Enige maanden geleden verraste de merkartikelenfabrikant Douwe Egberts de kijker op een aantal cocaïne snuivende jongeren die bij nader inzien in de weer waren met een nieuwe koffievariant. De verontwaardiging was groot en de reclamecodecommissie, die zich altijd uiterst terughoudend opstelt als het gaat om goede smaak, was snel klaar met haar negatieve oordeel. Verspilling? Zonde van die tweehonderd duizend euro die de onderhavige commercial op zijn minst heeft gekost? De schade is oneindig veel groter. Want hoe is het mogelijk dat een gerespecteerde adverteerder, een marktleider die minstens vijftig jaar lang honderden miljoenen heeft geïnvesteerd in een prachtig merk, een merk waarin de waarden gezelligheid, betrouwbaarheid en zorg centraal staan zo stupide haar reputatie ter discussie stelt?

U gaat vandaag als prins voor een dag het merk Den Haag ervaren. Dit evenement behoort uw beeld van Den Haag op een positieve manier te bevestigen. Daarnaast zijn de organisatoren erop uit om nieuwe verrassende dimensies aan het merk toe te voegen. Ieder onderdeel van deze dag is daarop gericht. Dat geldt voor de uitnodiging, de bevestiging en het programmaboekje. Dat geldt voor dit prachtig gerestaureerde theater waarin het oude en het nieuwe zo harmonieus in evenwicht zijn. En dat geldt natuurlijk ook, hopen wij voor het programma dat u straks gaat ervaren.

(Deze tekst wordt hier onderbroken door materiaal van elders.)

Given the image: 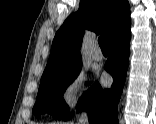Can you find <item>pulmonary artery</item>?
I'll return each instance as SVG.
<instances>
[{
  "mask_svg": "<svg viewBox=\"0 0 156 124\" xmlns=\"http://www.w3.org/2000/svg\"><path fill=\"white\" fill-rule=\"evenodd\" d=\"M92 57L96 61H100L103 59V54L99 48H94L92 51Z\"/></svg>",
  "mask_w": 156,
  "mask_h": 124,
  "instance_id": "obj_1",
  "label": "pulmonary artery"
}]
</instances>
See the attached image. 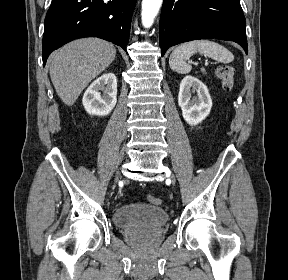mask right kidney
<instances>
[{"label":"right kidney","instance_id":"obj_1","mask_svg":"<svg viewBox=\"0 0 288 280\" xmlns=\"http://www.w3.org/2000/svg\"><path fill=\"white\" fill-rule=\"evenodd\" d=\"M100 91H103L101 94ZM117 102V79L113 73L97 78L85 91L82 103L90 115L105 116Z\"/></svg>","mask_w":288,"mask_h":280}]
</instances>
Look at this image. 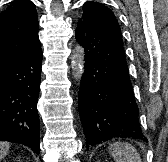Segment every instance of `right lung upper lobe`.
Here are the masks:
<instances>
[{
	"mask_svg": "<svg viewBox=\"0 0 168 162\" xmlns=\"http://www.w3.org/2000/svg\"><path fill=\"white\" fill-rule=\"evenodd\" d=\"M40 49L35 6L30 0H17L0 14V67Z\"/></svg>",
	"mask_w": 168,
	"mask_h": 162,
	"instance_id": "obj_1",
	"label": "right lung upper lobe"
}]
</instances>
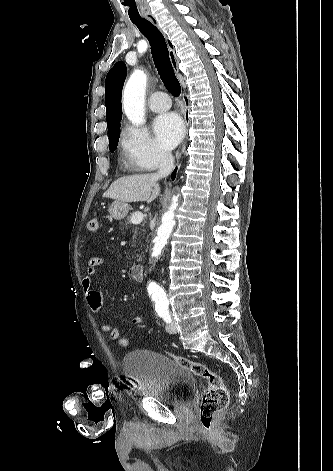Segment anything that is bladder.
Here are the masks:
<instances>
[{
    "instance_id": "bladder-1",
    "label": "bladder",
    "mask_w": 333,
    "mask_h": 471,
    "mask_svg": "<svg viewBox=\"0 0 333 471\" xmlns=\"http://www.w3.org/2000/svg\"><path fill=\"white\" fill-rule=\"evenodd\" d=\"M122 371L135 382V393L166 405L183 404L197 386L190 371L169 356L153 350H134L126 354Z\"/></svg>"
}]
</instances>
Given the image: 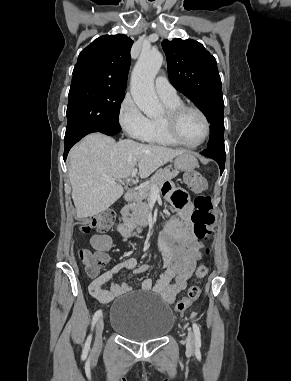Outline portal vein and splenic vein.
Instances as JSON below:
<instances>
[{
	"label": "portal vein and splenic vein",
	"mask_w": 291,
	"mask_h": 381,
	"mask_svg": "<svg viewBox=\"0 0 291 381\" xmlns=\"http://www.w3.org/2000/svg\"><path fill=\"white\" fill-rule=\"evenodd\" d=\"M136 174H137V169L134 168V169L132 170L131 177H132V178L135 177ZM105 179H106V181H107L109 184H111V185H115V184H117L116 181H114V180H112V179H110V178H105ZM129 181H130V178H127V179H126V182H129ZM120 182H121L122 184H124L123 181H120ZM158 191H159V188H158L156 185H153V186H152V192L157 193Z\"/></svg>",
	"instance_id": "1"
}]
</instances>
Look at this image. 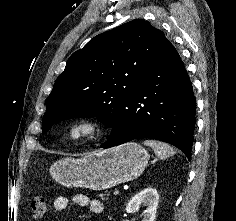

Vorig jaar hebben de organisatoren aangetoond hoe zorgvuldig zij bij de opzet van dit evenement rekening hebben gehouden met de corporate identity van Den Haag. Als ik er vandaag in geslaagd ben om nog eens te benadrukken dat dat vanzelfsprekend behoort te zijn voor ieder evenement dan ben ik er van overtuigd dat evenementen als communicatiemiddel een gezonde en positieve ontwikkeling tegemoet mogen zien. Ik dank u voor uw aandacht en wens u prachtige Haagse dag.